> [WORK INSTRUCTIONS] In the BRIDION announcement, condense the paragraph beginning "BRIDION works differently than neostigmine" into a shorter version that keeps its main facts.

Merck (NYSE: MRK), known as MSD outside the United States and Canada, announced today that the U.S. Food and Drug Administration (FDA) has approved BRIDION® (sugammadex) Injection 100 mg/mL (equivalent to 108.8 mg/mL sugammadex sodium) for the reversal of neuromuscular blockade (NMB) induced by rocuronium bromide and vecuronium bromide in adults undergoing surgery.
BRIDION works differently than neostigmine, an agent used to reverse non-depolarizing neuromuscular blocking agents (NMBAs) by increasing the neurotransmitter acetylcholine at the neuromuscular junction. BRIDION forms a complex with the non-depolarizing NMBAs rocuronium and vecuronium, thereby removing these agents from the neuromuscular junction and facilitating the return of muscle function. Unlike neostigmine, BRIDION can be used to reverse different levels of rocuronium and vecuronium-induced NMB, including deep block (1-2 post-tetanic counts [PTCs]).

> [DATA SHOWN]
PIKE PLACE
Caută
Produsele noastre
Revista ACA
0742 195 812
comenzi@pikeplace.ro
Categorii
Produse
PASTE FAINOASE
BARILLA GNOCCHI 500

> [SOLUTION FOR THIS TASK] Neostigmine reverses non-depolarizing NMBAs by increasing acetylcholine at the neuromuscular junction. BRIDION instead forms a complex with rocuronium and vecuronium, removing them from the junction so that muscle function returns. Unlike neostigmine, it can reverse different levels of NMB induced by these agents, including deep block (1-2 PTCs).